Data path: Object data still lives on NVMe drives. CXL doesn’t replace NVMe for bulk storage. It replaces DRAM for metadata, coordination, and transient buffers. The PUT path is: receive via network → compress/encrypt/EC in DRAM → write shards to NVMe. CXL memory handles the metadata bookkeeping around that path, not the path itself.


Conclusion

The memory hierarchy is gaining a tier. Not a speculative, might-happen-someday tier, but a tier with shipping hardware (Samsung CMM-D, Micron CZ120, SK Hynix CXL DRAM), production CPU support (Intel Granite Rapids, AMD Turin), production switch silicon (XConn Apollo, Astera Labs Scorpio), and production deployments (Microsoft Azure M-series VMs).

CXL memory at 150-400ns fills the 100x gap between DRAM (80ns) and NVMe (10,000ns). For storage systems, this means metadata caches that span an entire rack, coordination state maintained by hardware coherence instead of consensus protocols, and memory pools that eliminate the billions of dollars in stranded DRAM across the industry.

The CXL 3.0 fabric vision (multi-level switching, shared memory regions, 4,096 endpoints) is 2027+ hardware. But CXL 1.1/2.0 memory expansion is available today, and the architectural decisions you make now determine whether your storage system can exploit the fabric when it arrives. Design metadata for shared memory (offset-based, zero-copy, lock-free). Design coordination for pluggable backends (RPC today, CXL shared memory tomorrow). Design buffer allocation for elastic pooling (borrow and return, not allocate and own).

The hierarchy that was (registers, caches, DRAM, SSD, HDD) served us for 40 years. The hierarchy that’s coming adds a new tier between DRAM and SSD, and that tier is shared. Shared memory changes everything about how distributed systems coordinate, cache, and allocate. Storage systems that design for it now will own the next decade of infrastructure. Systems that treat memory as a per-node resource will be the new legacy.

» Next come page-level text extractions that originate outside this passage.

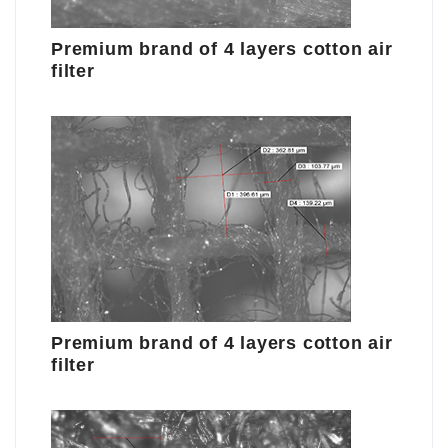
Premium brand of 4 layers cotton air
filter
Premium brand of 4 layers cotton air
filter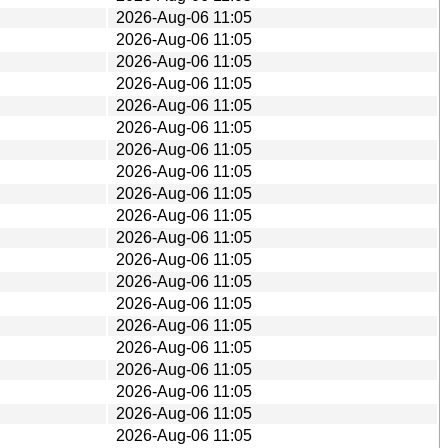
2026-Aug-06 11:05
2026-Aug-06 11:05
2026-Aug-06 11:05
2026-Aug-06 11:05
2026-Aug-06 11:05
2026-Aug-06 11:05
2026-Aug-06 11:05
2026-Aug-06 11:05
2026-Aug-06 11:05
2026-Aug-06 11:05
2026-Aug-06 11:05
2026-Aug-06 11:05
2026-Aug-06 11:05
2026-Aug-06 11:05
2026-Aug-06 11:05
2026-Aug-06 11:05
2026-Aug-06 11:05
2026-Aug-06 11:05
2026-Aug-06 11:05
2026-Aug-06 11:05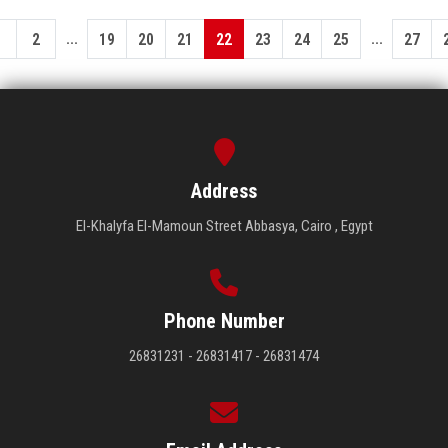
...
...
1
2
19
20
21
22
23
24
25
27
Address
El-Khalyfa El-Mamoun Street Abbasya, Cairo , Egypt
Phone Number
26831231 - 26831417 - 26831474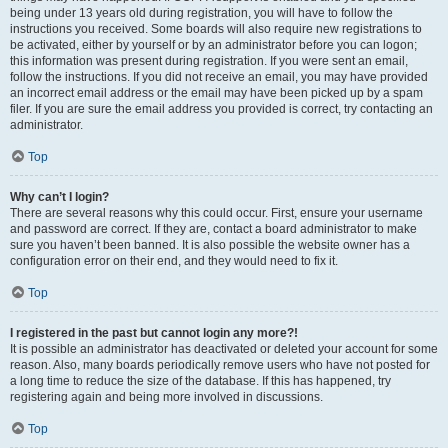
being under 13 years old during registration, you will have to follow the
instructions you received. Some boards will also require new registrations to
be activated, either by yourself or by an administrator before you can logon;
this information was present during registration. If you were sent an email,
follow the instructions. If you did not receive an email, you may have provided
an incorrect email address or the email may have been picked up by a spam
filer. If you are sure the email address you provided is correct, try contacting an
administrator.
Top
Why can’t I login?
There are several reasons why this could occur. First, ensure your username
and password are correct. If they are, contact a board administrator to make
sure you haven’t been banned. It is also possible the website owner has a
configuration error on their end, and they would need to fix it.
Top
I registered in the past but cannot login any more?!
It is possible an administrator has deactivated or deleted your account for some
reason. Also, many boards periodically remove users who have not posted for
a long time to reduce the size of the database. If this has happened, try
registering again and being more involved in discussions.
Top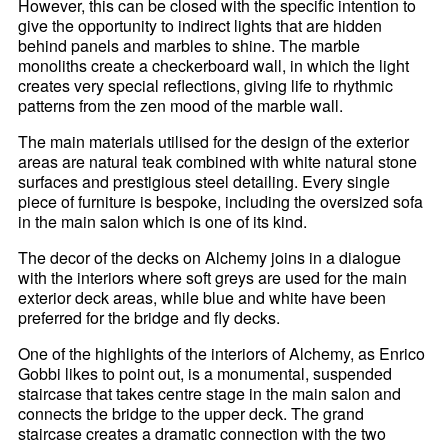
However, this can be closed with the specific intention to
give the opportunity to indirect lights that are hidden
behind panels and marbles to shine. The marble
monoliths create a checkerboard wall, in which the light
creates very special reflections, giving life to rhythmic
patterns from the zen mood of the marble wall.
The main materials utilised for the design of the exterior
areas are natural teak combined with white natural stone
surfaces and prestigious steel detailing. Every single
piece of furniture is bespoke, including the oversized sofa
in the main salon which is one of its kind.
The decor of the decks on Alchemy joins in a dialogue
with the interiors where soft greys are used for the main
exterior deck areas, while blue and white have been
preferred for the bridge and fly decks.
One of the highlights of the interiors of Alchemy, as Enrico
Gobbi likes to point out, is a monumental, suspended
staircase that takes centre stage in the main salon and
connects the bridge to the upper deck. The grand
staircase creates a dramatic connection with the two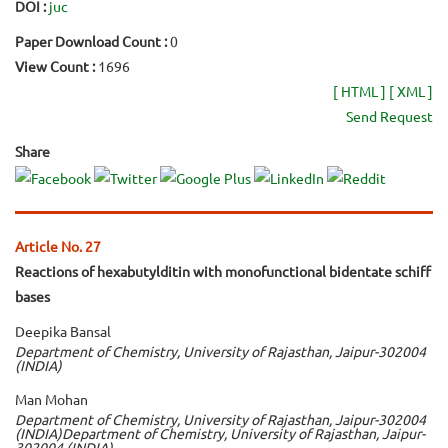
DOI :
juc
Paper Download Count :
0
View Count :
1696
[ HTML ]
[ XML ]
Send Request
Share
Article No. 27
Reactions of hexabutylditin with monofunctional bidentate schiff
bases
Deepika Bansal
Department of Chemistry, University of Rajasthan, Jaipur-302004
(INDIA)
Man Mohan
Department of Chemistry, University of Rajasthan, Jaipur-302004
(INDIA)Department of Chemistry, University of Rajasthan, Jaipur-
302004 (INDIA)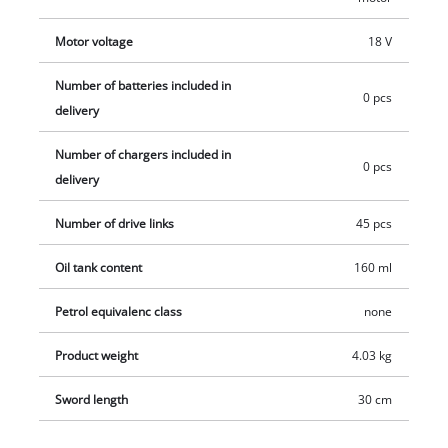
these are available separately.
Motor voltage
18 V
Number of batteries included in
0 pcs
delivery
Number of chargers included in
0 pcs
delivery
Number of drive links
45 pcs
Oil tank content
160 ml
Petrol equivalenc class
none
Product weight
4.03 kg
Sword length
30 cm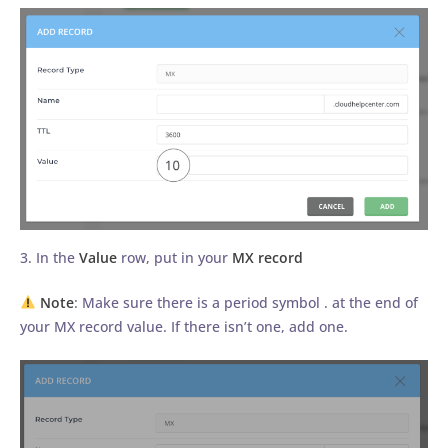
3. In the
Value
row, put in your
MX record
Note
: Make sure there is a period symbol . at the end of
your MX record value. If there isn’t one, add one.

The staircase has a new step. Start building for it.


CXL specification versions and features from the CXL Consortium. CXL latency measurements from “Dissecting CXL Memory Performance at Scale” (ASPLOS 2025, Virginia Tech), “Performance Characterization of CXL Memory” (IPDPS 2025), and The Next Platform. CXL switch latency from Hot Chips 34 presentation. Shipping CXL hardware: Samsung CMM-D, Micron CZ120, SK Hynix CXL DRAM, XConn Apollo, Astera Labs Leo on Azure. Samsung CMM-H from Samsung Semiconductor. CXL database research: Pasha (CIDR 2025), SAP HANA on CXL (VLDB 2024). Intel Optane discontinuation from Tom’s Hardware. SemiAnalysis CXL analysis from “CXL Is Dead In The AI Era” (March 2024). Linux CXL subsystem from kernel documentation and Steve Scargall’s CXL tracking. CXL vs RDMA analysis from ACM TACO Rcmp paper. CXL consortium history from AnandTech. Gen-Z and OpenCAPI transfers from HPC Wire. Memory stranding data from Penguin Solutions CXL overview. CXL 4.0 from BusinessWire.